The solution was merged into the dev branch and can be tested with the latest snapshot (it can be found here). Also, this solution will be available in the next ongoing release 1.42.0.
-
Thanks a million @Denis Konovalyenko for letting me know. I am downloading the latest snapshot of Okapi rainbow and I will let you know if I have any comments.
-
Hi @Denis Konovalyenko , I have just tested the latest snapshot and I confirm that the PPT looks much better now and all text is right-aligned. I haven’t done extensive testing though, but it looks great already. Thank you so much for fixing this issue.
-
Hi @Denis Konovalyenko
Please let me know if I should submit a new issue for this one. Since it is related to the same issue, I thought I should add it her for context.It seems there is a regression when it comes to brackets and some punctuation marks. For some reason, the new updated OpenXML filter is now reversing most brackets. I understand that reversal could happen when there is mixed Arabic and English, but right now, even within a complete Arabic string, this can happen.
Please see attached screen shot.
Any idea?
Thanks
-
@mzeid , thank you for your additional feedback on this!
I think the reversal of brackets could be related to the presence of the
rtl
property… but that can be confirmed after doing some additional research only. Would it be possible for you to create a new issue for tracking the mentioned mixed (LTR and RTL) content inconsistency? -
You are welcome, @Denis Konovalyenko
I have created a new issue.
https://bitbucket.org/okapiframework/okapi/issues/1127/openxml-brackets-are-reversed-in-arabic
I may also submit more issues if any comes up.

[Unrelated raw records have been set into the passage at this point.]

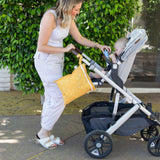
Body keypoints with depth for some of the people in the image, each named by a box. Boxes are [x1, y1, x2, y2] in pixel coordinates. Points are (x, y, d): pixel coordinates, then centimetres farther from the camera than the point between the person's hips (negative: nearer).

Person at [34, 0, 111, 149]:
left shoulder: (68, 19, 3)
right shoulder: (50, 17, -23)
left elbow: (80, 38, 15)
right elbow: (41, 47, -23)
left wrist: (98, 45, 6)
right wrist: (64, 49, -18)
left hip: (57, 61, 9)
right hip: (45, 61, -9)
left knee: (51, 98, 12)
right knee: (59, 99, -7)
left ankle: (46, 133, 24)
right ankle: (43, 134, 8)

I really appreciate your support.
Thanks,
Mohamed -
Hi @Denis Konovalyenko
Just wanted to share this with you, maybe it could help with your troubleshooting.
I noticed that adding RLM marker at the end of English words, the issue seems to be fixed. Right now, the space that should go after the English word, gets reversed, so it looks like 2 spaces before the word, and no space after it.
I hope this screen shot explain things. This issue is currently a show-stopper, and it requires extensive manual fixing.
Thanks again for your support.
-
@mzeid Thanks for the additional info. Denis’s work on Okapi has been disrupted by the situation in the Ukraine. Hopefully he will have a chance to look into this more in the future.
-
Hi @Chase Tingley Thanks for your reply. I hope Denis and his loved ones are all safe and well
Take care guys and keep up the good work!
Thank you again!
- Log in to comment
Mohamed, I am afraid this is something that has been slipped through the related development somehow. Well, it looks like the DOCX related BIDI properties are applied for PPTX documents but that does not make any effect on the way the document is rendered.